Тое же осени сослався Рюрикъ со Всеволодомъ, сватомъ своимъ, и с братомъ своимъ Давыдомъ, послаша моужи своя ко Ярославоу и ко всимъ Олговичемъ, рекше емоу: «Целоуи к намъ кресть со всею своею братьею како вы не искати отчины нашея, Кыева и Смоленьска, под нами, и под нашими детми, и подо всимъ нашимъ Володимеримь племенемь, како насъ розделилилъ дедъ нашь Ярославъ — по Дънепръ. А Кыевъ вы не надобе».[61]
Комментируя требования Рюрика и Всеволода к Ольговичам, исследователи отмечают, что эти требования были попыткой потомков Мономаха установления на Руси нового политического порядка, не имевшего никаких прецедентов в прошлом. Между тем, такие попытки имели место и ранее, но в 1195 г. действия Мономаховичей приобрели наиболее откровенный и масштабный характер.[62]
При этом ссылка на раздел земель по Днепру, якобы произведенный Ярославом Мудрым, по мнению М.С. Грушевского, довод надуманный и несправедливый: «…такого завещания Ярослава относительно Киева не могло быть <…> и требование отречения, после того как на киевском столе сидело последовательно трое князей из дома Святослава, являлось просто вызовом».[63]
«В записи 1195 г., — пишет Н.Ф. Котляр, — явно видна попытка изменить историческую память: выдать Ольговичей за потомков умершего бездетным Мстислава. Перед нами — сознательное и целенаправленное искажение родовой памяти, манипулирование ею в политических целях: в межклановой борьбе за Киев и власть в Русской земле».[64]Ольговичи были возмущены таким предложением и в своих дальнейших переговорах со Всеволодом Юрьевичем заявили: «…мы есмы не Оугре, ни Ляхове, но единого деда есмы вноуци». Самое большее, на что готовы были пойти Ольговичи, — дать согласие «не искать» Киева при жизни Всеволода и Рюрика, а потом — «кому Бог даст».[65]
В итоге инициированный Мономаховичами проект так и не был реализован.Стоит отметить еще одну важную для нас подробность. В обращении Ольговичей к Всеволоду Юрьевичу видна как будто встречная инициатива, также направленная на политическое изменение сложившейся системы княжеской власти и установление особого статуса киевского стола. Ольговичи говорят Всеволоду: «Ажь ны еси вменилъ Кыевъ, тоже ны его блюсти подъ тобою и подъ сватомъ твоимъ Рюрикомъ, то в томъ стоимъ».[66]
Тем самым черниговские князья выражают свою готовность признать право Владимиро-Суздальского князя быть верховным распорядителем киевского стола.

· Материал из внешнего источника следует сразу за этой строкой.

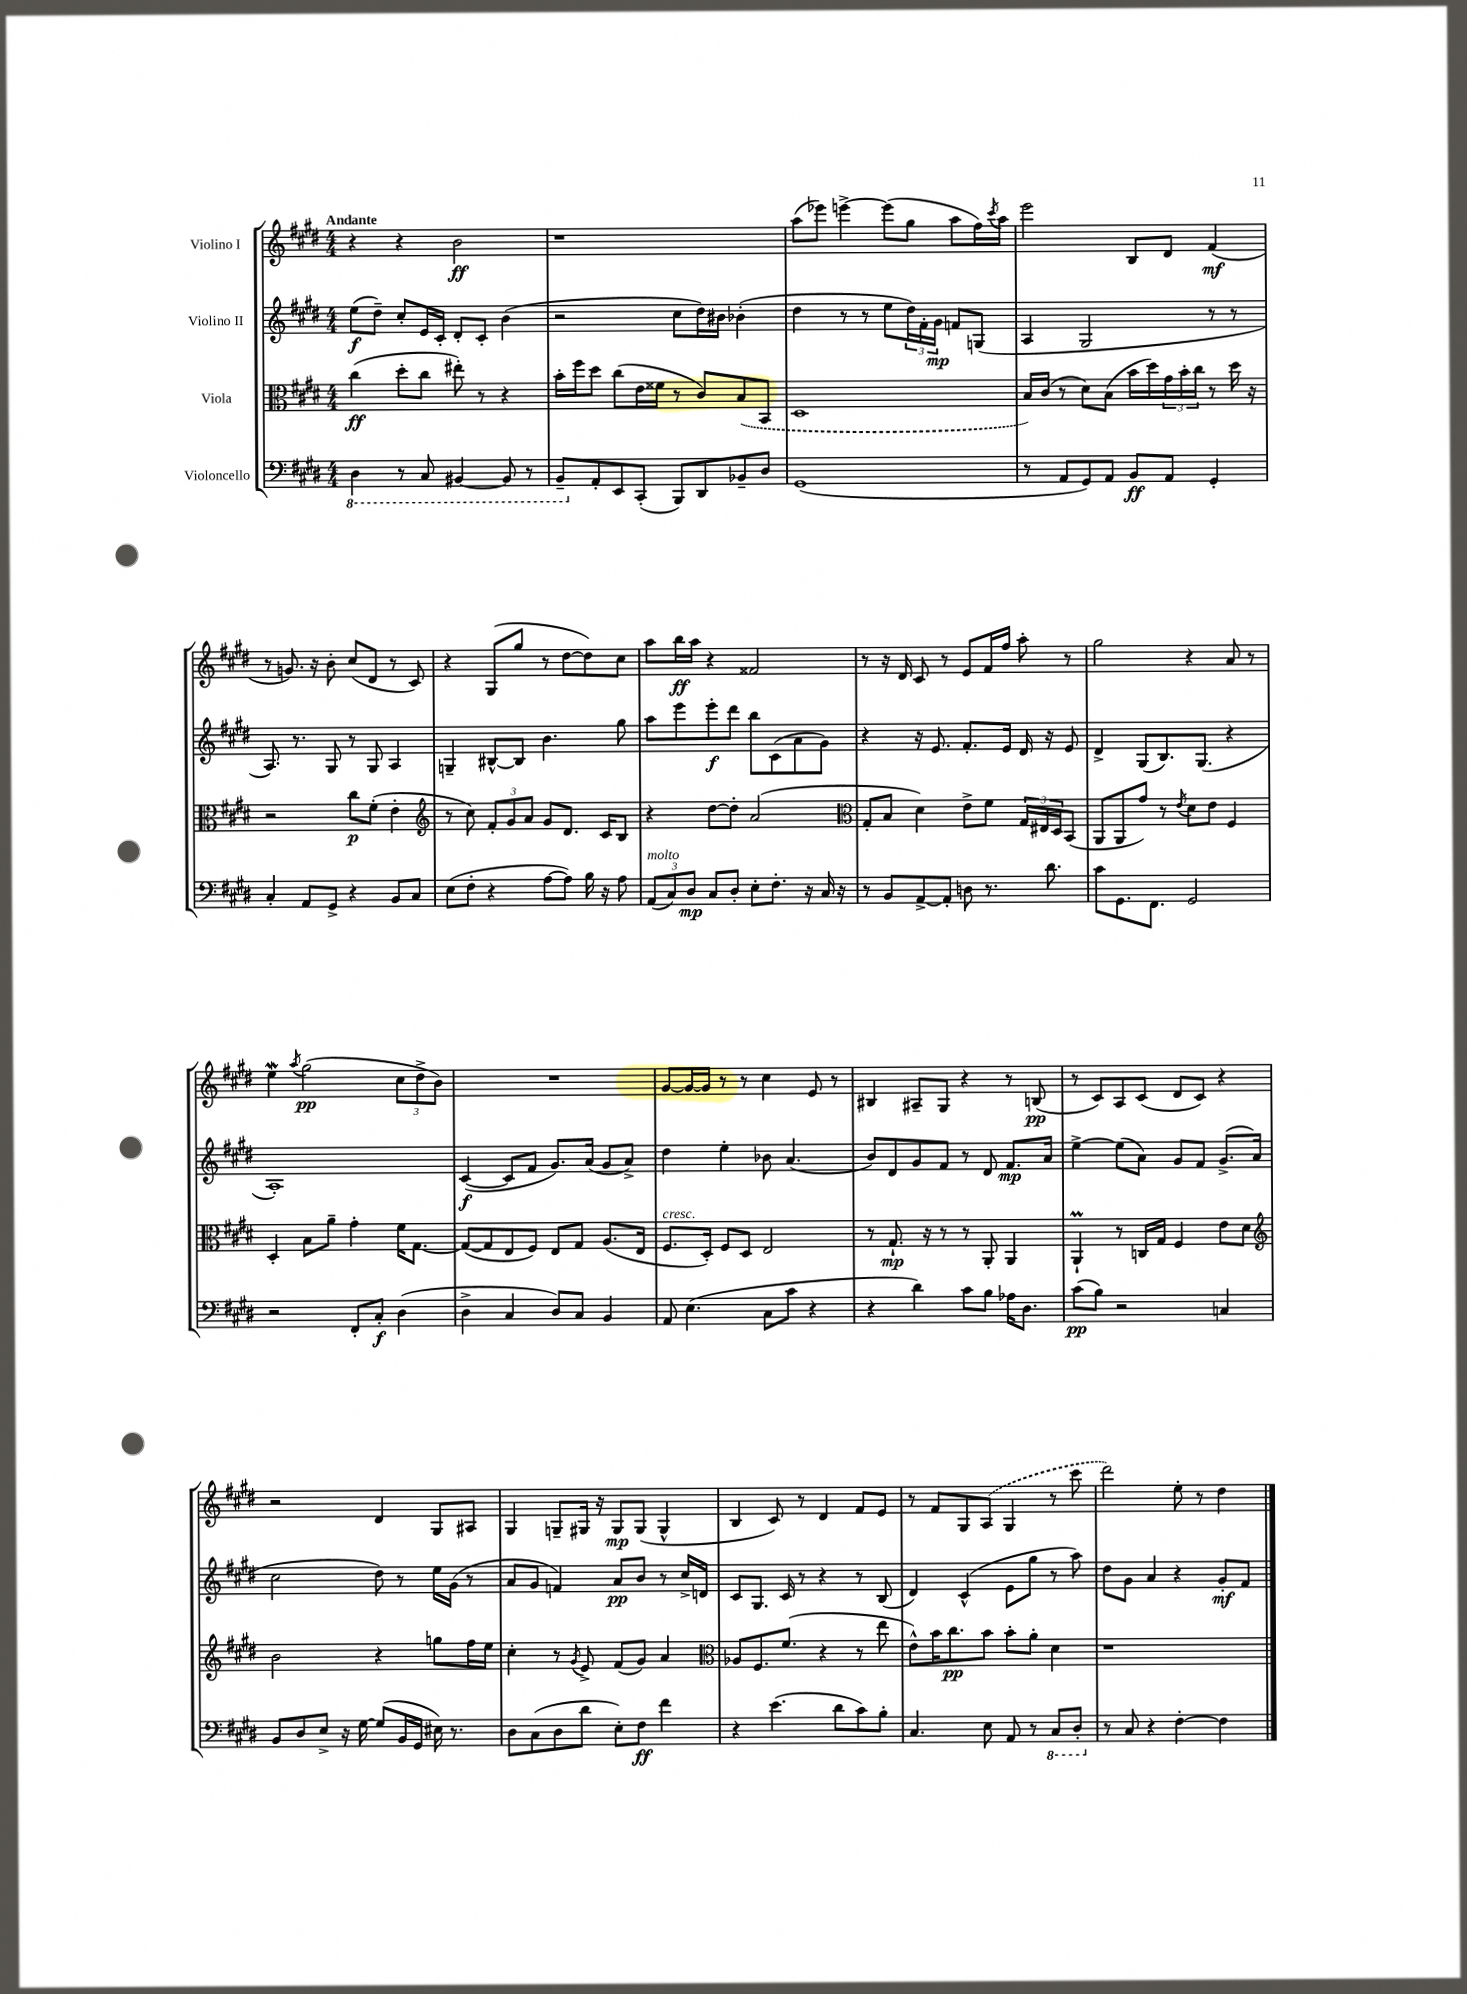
<<
\new StaffGroup <<
\new Staff = "s0" \with { instrumentName = "Violino I" } {
    \clef treble \key e \major \numericTimeSignature \time 4/4 \tempo "Andante"
    r4 r4 b'2\ff |
    r1 |
    a''8( ees'''8) e'''4~-> e'''8( gis''8 a''8 fis''16) \acciaccatura { cis'''8 } a''16 |
    e'''2 b8 dis'8 fis'4\mf( |
    r8 g'8.) r16 b'8-. cis''8( dis'8 r8 cis'8) |
    r4 gis8( gis''8 r8 dis''8~ dis''8) cis''8 |
    a''8 b''16\ff a''16 r4 fisis'2 |
    r8 r16 dis'16 cis'8 r8 e'8 fis'16 fis''16 a''8-. r8 |
    gis''2 r4 a'8 r8 |
    e''4\mordent \acciaccatura { a''8 } gis''2\pp( \tuplet 3/2 { cis''8 dis''8-> b'8) } |
    R1 |
    gis'8~ gis'16~ gis'16 r8 r8 cis''4 e'8 r8 |
    bis4 ais8-- gis8 r4 r8 b8\pp( |
    r8 cis'8) a8 cis'8( dis'8 cis'8) r4 |
    r2 dis'4 gis8 ais8 |
    gis4 g8-- gis16 r16 gis8\mp gis8( gis4-^ |
    b4 cis'8) r8 dis'4 fis'8 e'8 |
    r8 fis'8 gis8 \once \slurDashed a8( gis4 r8 cis'''8 |
    dis'''2) e''8-. r8 dis''4 \bar "|." |
}
\new Staff = "s1" \with { instrumentName = "Violino II" } {
    \clef treble \key e \major \numericTimeSignature \time 4/4
    e''8\f( dis''8--) cis''8-. e'16 cis'16-. dis'8-. cis'8-. b'4( |
    r2 cis''8 dis''16) bis'16 bes'4-.( |
    dis''4 r8 r8 e''8 \tuplet 3/2 { dis''16) fis'16-. gis'16\mp } f'8 g8( |
    a4 gis2 r8 r8 |
    a8.) r8. gis8 r8 gis8 a4 |
    g4-- bis8~-^ bis8 b'4. gis''8 |
    a''8 e'''8 e'''8-.\f dis'''8 b''8 cis'8( a'8 gis'8) |
    r4 r16 e'8. fis'8.-. e'16 dis'16 r16 e'8 |
    dis'4-> gis8( b8.) gis8.( r4 |
    a1-.) |
    cis'4~\f( cis'8 fis'8 gis'8.) a'16( gis'8 a'8->) |
    dis''4 e''4-. bes'8 a'4.( |
    b'8) dis'8 gis'8 fis'8 r8 dis'8 fis'8.\mp a'16 |
    e''4~-> e''8( a'8) gis'8 fis'8 gis'8.->( a'16 |
    cis''2 dis''8) r8 e''16 gis'16( r8 |
    a'8 gis'8 f'4) a'8\pp b'8 r8 cis''16-> d'16 |
    cis'8 gis8. cis'16 r8 r4 r8 b8( |
    dis'4) cis'4-^( e'8 gis''8 r8 a''8) |
    dis''8 gis'8 a'4 r4 gis'8-.\mf fis'8 \bar "|." |
}
\new Staff = "s2" \with { instrumentName = "Viola" } {
    \clef alto \key e \major \numericTimeSignature \time 4/4
    cis''4\ff( dis''8-. cis''8 eis''8-.) r8 r4 |
    b'16-. fis''16 dis''8 cis''8( e'16 fisis'16 r8 cis'8) \once \slurDashed b8( b,8 |
    dis1 |
    b16) cis'16( r8 dis'8) b8( b'16 dis''16) \tuplet 3/2 { gis'16 b'16-. cis''16 } r8 dis''16 r16 |
    r2 cis''8\p fis'8-.( e'4-. |
    \clef treble r8 cis''8) \tuplet 3/2 { fis'8-. gis'8 a'8 } gis'8 dis'8. cis'16 b8 |
    r4 dis''8~ dis''8-. a'2( |
    \clef alto gis8-. b8 dis'4) e'8-> fis'8 \tuplet 3/2 { gis16 eis16 dis16 } b,8( |
    a,8 a,8 gis'8) r8 \acciaccatura { e'8 } dis'8 e'8 fis4 |
    dis4-. b8 a'8-- gis'4-. fis'16 gis8.~ |
    gis8~( gis8 e8 fis8) e8 gis8 a8.( e16 |
    fis8.^\markup { \italic "cresc." } dis16-.) fis8 dis8 e2 |
    r8 gis8.-!\mp r16 r8 r8 a,8-. a,4 |
    a,4-!\prall r8 c16 gis16 fis4 e'8 dis'8 |
    \clef treble b'2 r4 g''8 fis''16 e''16 |
    cis''4-. r8 \acciaccatura { gis'8 } e'8-> fis'8( gis'8) a'4 |
    \clef alto aes8 fis8. fis'8.( r4 r8 e''8 |
    e'8-^) b'16 cis''8.\pp b'8 b'8-. a'8-. dis'4 |
    r1 \bar "|." |
}
\new Staff = "s3" \with { instrumentName = "Violoncello" } {
    \clef bass \key e \major \numericTimeSignature \time 4/4
    \ottava #-1 dis,4 r8 cis,8 bis,,4~ bis,,8 r8 |
    b,,8-- \ottava #0 a,8-. e,8 cis,8-.( b,,8) dis,8 bes,8-- dis8 |
    gis,1( |
    r8 a,8 gis,8) a,8 b,8\ff a,8 gis,4-. |
    cis4-. a,8 gis,8-> r4 b,8 cis8 |
    e8( fis8-. r4 a8~ a8) b16 r16 a8 |
    \tuplet 3/2 { a,8^\markup { \italic "molto" }( cis8) dis8\mp } cis8 dis8-. e8-. fis8.-. r16 cis16 r16 |
    r8 b,8 a,8~-> a,8-. d8 r8. dis'8. |
    cis'8 gis,8. fis,8. gis,2 |
    r2 fis,8-. cis8-.\f dis4( |
    dis4-> cis4 dis8) cis8 b,4 |
    a,8 e4.( cis8 cis'8 r4 |
    r4 dis'4) cis'8 b8 aes16 dis8. |
    cis'8\pp( b8) r2 c4 |
    b,8 dis8 e8-> r16 gis16~ gis8( b,16 gis,16 eis16) r8. |
    dis8 cis8( dis8 dis'8 e8-.) fis8\ff fis'4 |
    r4 e'4.( dis'8 cis'8) b8-. |
    cis4. e8 a,8 r8 \ottava #-1 cis,8 dis,8-. \ottava #0 |
    r8 cis8 r4 fis4~-. fis4 \bar "|." |
}
>>
>>
\layout { \context { \Score \remove "Bar_number_engraver" } }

В словах Ольговичей, замечает Н.Ф. Котляр, «отражение системы коллективного сюзеренитета Ярославичей над Русью и рецепция права Всеволода надзирать над Киевом».[67]
Если система «коллективного сюзеренитета» — явление, сложившееся задолго до описываемого события, то признание за Владимиро-Суздальским князем особых полномочий в отношении киевского стола могло иметь место (исключая краткий период правления Андрея Боголюбского после 1169 г.) лишь в правление Всеволода Большое Гнездо, достигшего вершины могущества примерно в последнее десятилетие XII в.Упомянутая Н.Ф. Котляром система «коллективного сюзеренитета» Ярославичей над Русью — также весьма показательный пример для нашего исследования. Концепция «коллективного сюзеренитета», объясняющая особенности государственной организации Руси в период политической раздробленности XII–XIII вв., в общих чертах была сформулирована В.Т. Пашуто. Основная идея этой концепции состоит в следующем: «все князья, отвечающие за судьбы уцелевшей под властью Киева "Русской земли", требовали себе в ней "причастия", т. е. доли земель и доходов, а свои права и обязанности определяли на общерусских снемах».[68]
Выводы В.Т. Пашуто получили широкое признание исследователей.[69] Важный вклад в становление концепции «коллективного сюзеренитета» внес и Н.Ф. Котляр, обосновавший существование следов подобной политической практики в общественном сознании второй половины XII в., отразившемся в «Слове о полку Игореве».[70]